Years needed to double inflation = 70/annual inflation rate 
D. Determining real wages: 
Real Wages = nominal wages/ price level X 100
E. Finding real interest rate: 
Real interest rate = nominal interest rate - inflation premium 
A. Real interest rate: the cost of borrowing or lending money that is adjusted for expected inflation. 
B. Nominal interest rate: the unadjusted cost of borrowing or lending money.  
IV. Causes of Inflation:
A. Demand pull inflation: Caused by an excess of demand over output that pulls prices upward. 
B. Cost push inflation: caused by a rise in per unit production cost due to increasing resource cost. 
V. Effects of Inflation: 
Anticipated vs.
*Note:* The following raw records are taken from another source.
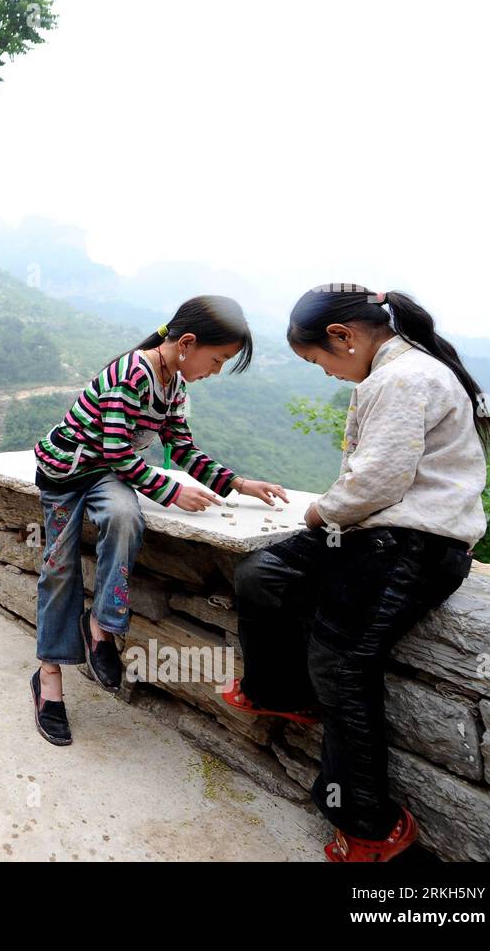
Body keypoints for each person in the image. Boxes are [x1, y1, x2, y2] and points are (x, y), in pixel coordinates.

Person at [223, 283, 490, 862]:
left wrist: (320, 510)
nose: (324, 372)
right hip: (375, 537)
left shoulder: (404, 378)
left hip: (414, 547)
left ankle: (371, 827)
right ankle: (280, 692)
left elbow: (377, 482)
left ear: (343, 337)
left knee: (342, 663)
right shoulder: (392, 375)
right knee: (262, 574)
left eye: (318, 359)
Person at [31, 296, 289, 746]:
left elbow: (183, 450)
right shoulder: (133, 373)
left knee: (125, 515)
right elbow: (115, 449)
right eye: (218, 359)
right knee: (59, 569)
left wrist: (241, 484)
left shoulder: (176, 389)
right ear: (187, 343)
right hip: (66, 474)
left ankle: (102, 627)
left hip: (106, 475)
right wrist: (171, 492)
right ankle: (48, 675)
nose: (217, 370)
Unanticipated inflation: anticipated is when you expect it and unanticipated is when you don't see it coming. 

Unemployment: Percentage of people who do not have a job but are part of the labor force. 
Labor Force: the number of people in a country that are classified as either employed or unemployed. 

Unemployment rate: # of unemployed/ # of unemployed + # of employed 

Not in the Labor Force: kids, retired people, military personal, mentally insane, incarcerated, full time students, stay at home parents, discouraged worker( someone who has been looking for work but haven't found anything) 
Full employment: Occurs when there is no cyclical unemployment present In the economy.  4-5%    (natural rate of unemployment NRU- achieved when labor markets are imbalanced) 
NRU= structural unemployment|frictional employment 
Unemployment is good because 1. there is less pressure to raise wages. 
2. There are more workers available for future expansions. 
Unemployment is bad because
1. Not enough for consumption (GDP) 
2. Too much poverty
3. Too much government assistance is needed. 
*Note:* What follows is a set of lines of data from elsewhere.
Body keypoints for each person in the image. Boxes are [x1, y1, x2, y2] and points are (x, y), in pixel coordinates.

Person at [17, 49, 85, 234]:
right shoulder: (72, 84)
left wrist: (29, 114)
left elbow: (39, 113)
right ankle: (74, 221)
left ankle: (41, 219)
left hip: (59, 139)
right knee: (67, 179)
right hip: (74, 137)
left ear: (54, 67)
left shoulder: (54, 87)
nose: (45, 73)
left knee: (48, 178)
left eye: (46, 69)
Okun'sc law- for every 1% of unemployment above the NRU causes a 2% decline in real GDP 

Aggregate Supply: the level of real GDP (GDPr) that firms will produce at each Price Level (PL) 

Long run v. Short Run: 
Long-Run: period of time where input prices are completely flexible and adjust to changes in the the price level. 
In the long run, The level of Real GDP supplied is independent of the price level.

Short-Run: period of time where input prices are sticky and do not adjust to changes in the price level. 
The level of real GDP supplied is directly related to the price of level. 

Long-Run Aggregate Supply: the long run aggregate supply or LRAS marks the level of full employment in the economy.(analogous to PPC) 
Because input prices are completely flexible in the long run, changes in price level do not change firms real profit and therefore do not change firms level of output. This means that the LRAS is vertical at the economy's level of full employment. 


Because input prices are sticky in the short run, the SRAS is upward sloping. 


Change in SRAS: 
An increase in SRAS is seen as a shift to the right. SRAS ➡️
A decrease in SRAS is seen as a shift to the left. SRAS ⬅️ 
The key to understanding sifts in SRAS is per unit cost of production. 
Per unit production cost= total input cost/total output cost


Determinants of SRAS: 
1. Input prices
Domestic resource prices:
-Wages(75% of all business cost)
-Raw materials 
-Cost of Capital 
Foreign resources prices:
-depends on the strength of the dollar. 
Strong $= lower foreign resource prices
Weak $=higher foreign resource prices 
Market Power: 
-Monopolies and cartels that control resources control the price of those resources. 
Increases in Resources- SRAS shifts to the right 
Decrease in Resources-SRAS shifts to the left 
2. Productivity
Productivity=total output/total inputs
More productivity= lower unit production cost= SRAS➡️
3. Legal-Institutional environment 
Taxes and Subsidies:
Taxes on business increase per unit production cost=SRAS ⬅️
Subsidies to business reduce per unit production cost=SRAS ➡️ 
Government Regulation: Government regulation creates a cost of compliance=SRAS ⬅️. 
Deregulation reduces compliance costs=SRAS➡️. 

Full employment:  Full employment equilibrium exists where AD intersects SRAS and LRAS at the same point. 

A recessionary Gap: a recessionary gap exists when equilibrium occurs below full employment output 
- AD decreases shifts to the left: 

An inflationary Gap: exists when equilibrium occurs beyond full employment output.